Chemistry; it’s vital to great filmmaking. Yes, this relates to the actors visible on the screen but even more so to the talent interacting behind the scenes. Director Yuhang Chen, Editor Yu-Ying Chuang, and Writer Otoniel Walker combined their talent for one of the most suspenseful and unique thrillers of the year in No Deer for Dinner. There’s more than one perspective on morality by the different characters in this film and it’s presented in a highly entertaining fashion because of the work of this trio. Chuang confirms that her initial discussions with the director about the story excited and convinced her to take on the editing responsibility. Her editing work has a pronounced and beneficial mark on this film which was the winner of Best Horror Short and Best Thriller Short at the Independent Shorts Awards this year. The twists and turns of the story become more understandable when viewed through his explanations of the process which sculpted it.
In a mountainous Nevada town, many people have gone missing without a trace. For the past thirty-six years, a single individual has vanished each year without any belongings left behind. When a young couple enters the town after robbing a bank, they take refuge in the home of an elderly couple by taking the residents captive. In a plot that keeps viewers guessing who is the greater threat, it becomes uncertain who is the captive and who is the captor. No Deer for Dinner is the sort of film which instills the idea that the most dangerous and lethal situations are the ones just slightly out of sight. The young felonious couple comes to the realization that hunters disappear in this Nevada town for a frightening reason.

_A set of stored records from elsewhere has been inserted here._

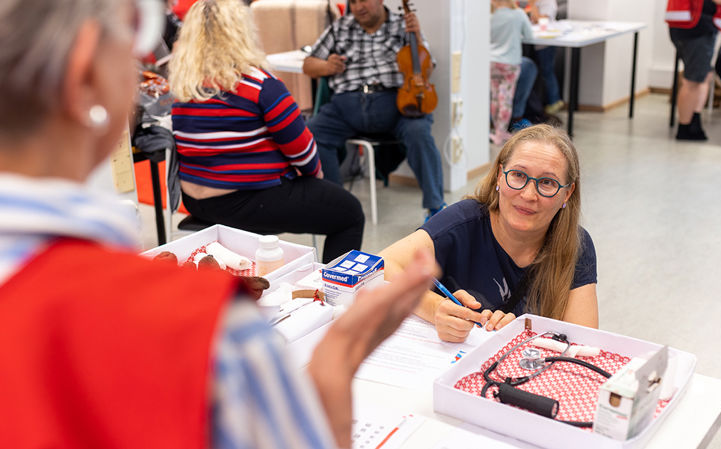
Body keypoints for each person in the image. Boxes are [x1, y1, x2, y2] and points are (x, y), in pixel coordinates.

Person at [0, 1, 438, 448]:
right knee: (345, 209)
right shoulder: (210, 330)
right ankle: (331, 294)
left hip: (200, 204)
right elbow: (307, 157)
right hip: (255, 203)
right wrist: (336, 363)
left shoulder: (184, 85)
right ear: (86, 74)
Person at [169, 0, 364, 264]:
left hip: (196, 200)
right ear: (241, 32)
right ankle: (336, 293)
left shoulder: (184, 85)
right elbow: (303, 151)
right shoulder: (259, 84)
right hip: (250, 201)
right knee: (349, 213)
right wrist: (314, 177)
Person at [380, 125, 597, 343]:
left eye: (547, 183)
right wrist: (435, 307)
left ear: (567, 193)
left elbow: (584, 345)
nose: (529, 194)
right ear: (499, 177)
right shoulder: (462, 222)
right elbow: (380, 264)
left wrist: (522, 336)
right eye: (518, 175)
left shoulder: (576, 244)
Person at [303, 0, 446, 221]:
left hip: (395, 104)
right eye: (353, 1)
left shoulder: (403, 25)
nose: (359, 6)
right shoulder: (340, 27)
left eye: (364, 0)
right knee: (311, 133)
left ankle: (436, 208)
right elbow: (308, 64)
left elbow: (428, 65)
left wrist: (416, 36)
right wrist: (327, 66)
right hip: (346, 105)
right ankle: (335, 205)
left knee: (419, 131)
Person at [666, 0, 721, 141]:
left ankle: (694, 120)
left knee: (703, 76)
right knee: (693, 81)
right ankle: (684, 128)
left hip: (690, 26)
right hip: (696, 28)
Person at [489, 0, 536, 145]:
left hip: (491, 61)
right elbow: (529, 37)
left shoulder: (489, 15)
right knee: (505, 98)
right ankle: (501, 133)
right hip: (510, 63)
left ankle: (496, 129)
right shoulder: (518, 14)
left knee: (495, 97)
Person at [530, 0, 565, 115]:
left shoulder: (548, 2)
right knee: (544, 72)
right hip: (538, 43)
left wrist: (532, 4)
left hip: (545, 44)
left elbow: (539, 20)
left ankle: (554, 101)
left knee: (547, 72)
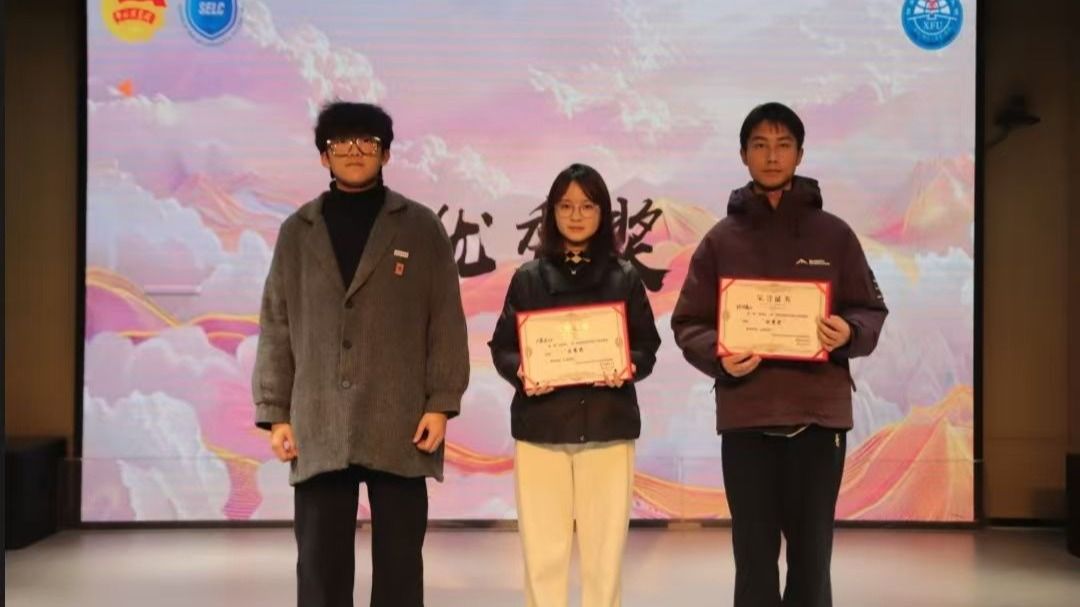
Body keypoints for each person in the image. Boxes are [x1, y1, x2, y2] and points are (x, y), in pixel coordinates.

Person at [251, 101, 469, 607]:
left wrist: (441, 403)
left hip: (401, 418)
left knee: (399, 567)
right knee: (320, 568)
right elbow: (277, 323)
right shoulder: (297, 231)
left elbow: (446, 320)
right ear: (323, 156)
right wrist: (276, 413)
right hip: (319, 420)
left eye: (367, 141)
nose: (354, 150)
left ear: (386, 153)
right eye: (340, 142)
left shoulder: (419, 227)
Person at [671, 102, 888, 607]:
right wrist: (719, 355)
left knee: (812, 563)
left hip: (818, 421)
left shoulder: (834, 234)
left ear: (800, 154)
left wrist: (848, 332)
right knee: (753, 562)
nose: (772, 156)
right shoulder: (720, 240)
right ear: (743, 155)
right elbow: (688, 323)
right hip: (747, 419)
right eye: (760, 145)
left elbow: (870, 310)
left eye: (783, 145)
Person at [488, 163, 661, 607]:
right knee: (543, 557)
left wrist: (628, 366)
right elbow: (503, 347)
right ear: (551, 213)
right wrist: (522, 372)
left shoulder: (624, 276)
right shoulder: (529, 278)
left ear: (603, 213)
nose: (577, 215)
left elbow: (647, 346)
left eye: (587, 206)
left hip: (607, 429)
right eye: (566, 206)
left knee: (604, 559)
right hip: (541, 432)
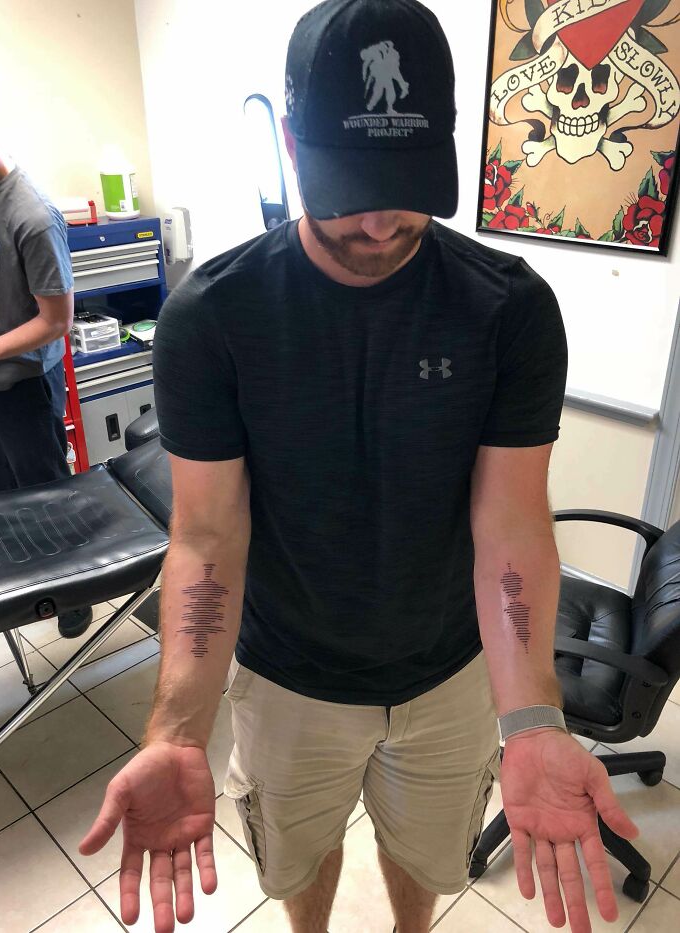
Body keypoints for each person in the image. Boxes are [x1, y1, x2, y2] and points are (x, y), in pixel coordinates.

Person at [80, 2, 639, 932]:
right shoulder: (214, 319)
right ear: (294, 149)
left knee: (422, 855)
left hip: (452, 670)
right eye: (350, 185)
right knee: (302, 859)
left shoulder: (509, 311)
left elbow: (510, 521)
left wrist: (533, 717)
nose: (380, 221)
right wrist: (178, 727)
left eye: (408, 183)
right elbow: (210, 535)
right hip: (288, 674)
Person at [0, 98, 92, 638]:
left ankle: (74, 593)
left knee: (45, 492)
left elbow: (56, 321)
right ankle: (24, 583)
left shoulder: (31, 214)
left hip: (24, 384)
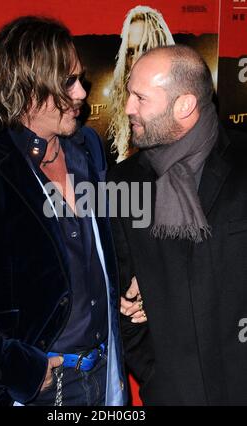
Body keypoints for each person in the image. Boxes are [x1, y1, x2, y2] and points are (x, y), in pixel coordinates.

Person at [0, 16, 126, 406]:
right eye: (67, 82)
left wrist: (123, 287)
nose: (81, 93)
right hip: (36, 390)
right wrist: (20, 370)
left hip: (103, 372)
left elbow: (95, 252)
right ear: (26, 90)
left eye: (80, 79)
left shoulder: (87, 147)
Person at [109, 44, 247, 405]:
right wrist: (157, 375)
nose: (128, 108)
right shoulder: (122, 183)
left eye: (140, 97)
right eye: (128, 94)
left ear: (184, 105)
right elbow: (122, 298)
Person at [107, 5, 174, 162]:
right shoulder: (128, 109)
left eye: (144, 49)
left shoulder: (180, 111)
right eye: (131, 52)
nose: (136, 61)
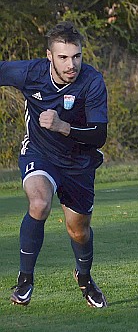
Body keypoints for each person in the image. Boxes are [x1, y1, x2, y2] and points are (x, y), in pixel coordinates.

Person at [0, 21, 108, 308]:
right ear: (50, 56)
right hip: (40, 153)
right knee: (39, 204)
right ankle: (25, 281)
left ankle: (84, 280)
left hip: (79, 163)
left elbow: (99, 136)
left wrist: (64, 127)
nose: (71, 64)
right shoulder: (30, 73)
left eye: (76, 56)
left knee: (79, 230)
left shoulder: (92, 81)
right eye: (63, 57)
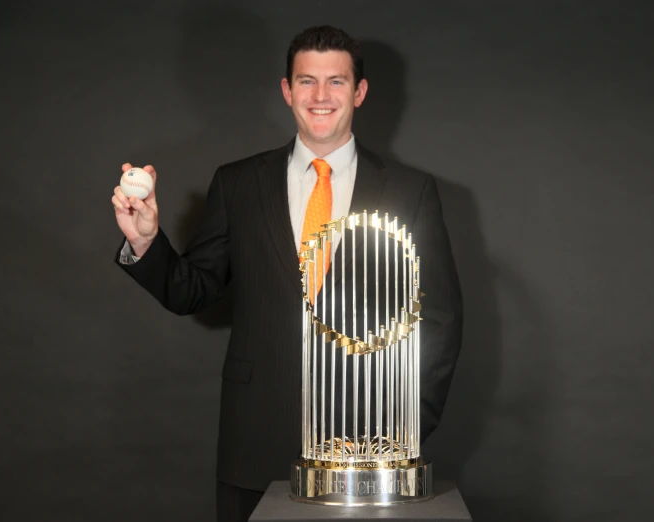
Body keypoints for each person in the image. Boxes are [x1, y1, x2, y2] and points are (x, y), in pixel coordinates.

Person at [111, 25, 463, 522]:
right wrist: (144, 239)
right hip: (255, 443)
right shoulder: (237, 183)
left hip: (366, 452)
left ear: (359, 92)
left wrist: (401, 429)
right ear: (286, 90)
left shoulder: (412, 191)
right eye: (306, 81)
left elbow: (441, 319)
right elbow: (192, 290)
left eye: (336, 82)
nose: (321, 96)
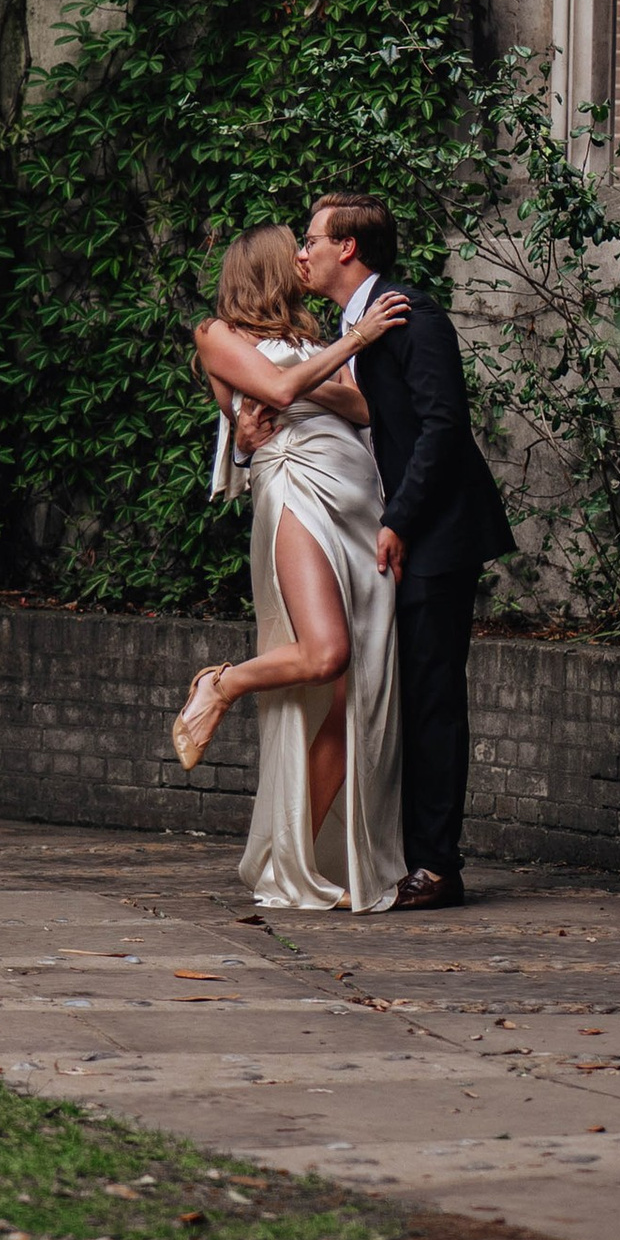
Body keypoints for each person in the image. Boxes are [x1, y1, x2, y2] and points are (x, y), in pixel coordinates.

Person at [173, 223, 410, 915]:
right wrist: (352, 348)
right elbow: (275, 389)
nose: (308, 257)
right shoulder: (217, 334)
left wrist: (318, 375)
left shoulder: (315, 337)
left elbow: (361, 405)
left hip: (359, 500)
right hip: (299, 491)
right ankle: (223, 684)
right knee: (325, 655)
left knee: (350, 695)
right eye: (297, 249)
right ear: (270, 266)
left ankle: (295, 861)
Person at [298, 192, 510, 910]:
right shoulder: (352, 321)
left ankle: (437, 867)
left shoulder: (411, 314)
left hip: (437, 535)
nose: (305, 251)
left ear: (347, 248)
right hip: (392, 535)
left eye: (313, 238)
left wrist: (400, 519)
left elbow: (443, 425)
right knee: (403, 693)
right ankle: (399, 853)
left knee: (432, 700)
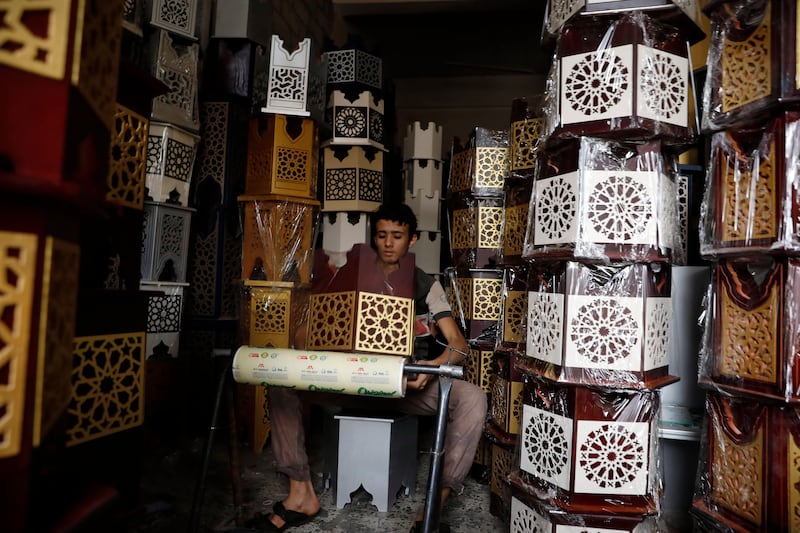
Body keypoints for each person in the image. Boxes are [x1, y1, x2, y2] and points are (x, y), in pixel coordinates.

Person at [251, 203, 488, 532]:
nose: (389, 243)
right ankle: (300, 494)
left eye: (398, 236)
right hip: (348, 380)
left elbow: (458, 346)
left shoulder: (425, 285)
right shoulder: (349, 273)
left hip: (404, 384)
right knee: (280, 382)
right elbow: (307, 334)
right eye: (381, 236)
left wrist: (429, 368)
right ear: (373, 239)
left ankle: (435, 506)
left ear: (412, 240)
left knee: (472, 398)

“You might need to use editing to support me.” This was the phrase that director Yuhang Chen greeted Yu-Ying with when proposing she edit the film. His frustration was a result of conditions during the filming. Several scenes had been deleted leaving holes in the story. Chuang informs, “When I got the footage, I was surprised because it was not the same as the original script. We discussed how to solve the problem and how to create suspense from the footage we had. There was certainly some difficulty to this approach but it wasn’t impossible.”
Yu-Ying concentrated on spotlighting key scenes to make the tone more prominent. The fast pace of a frantic hunter being chased in the first scene is exponentially more panicked by the quick-cut editing. When the elderly couple are eating dinner and engaging in an unusual conversation, Chuang lets the scenes linger to an almost uncomfortable extent which maximizes the awkwardness. Describing the end of the film, Yu-Ying explains, “The penultimate scene ended in Roger killing the police and taking the gun out to shoot the female robbers. At the beginning of the last scene, I wanted to have a little suspense about what kind of a person Roger is. The first picture I used is Roger is preparing food and when the camera slowly slides back, the woman is tied on the chair and the policeman’s body is on the table. I wanted to make the audience think that it was a normal day. It’s this shocking realization that Roger hunts the hunters to eat their organs and meat.”
While editors are referred to as filmmakers often equal to the director, in many cases they are dubbed “problem solvers.” No Deer for Dinner has a disturbing and chilling feeling most prominently because there seems to be a realistic path to this situation actually occurring. For this film, Yu-Ying Chuang has drawn and highlighted this line with great effect and success, to the benefit of the film and audiences.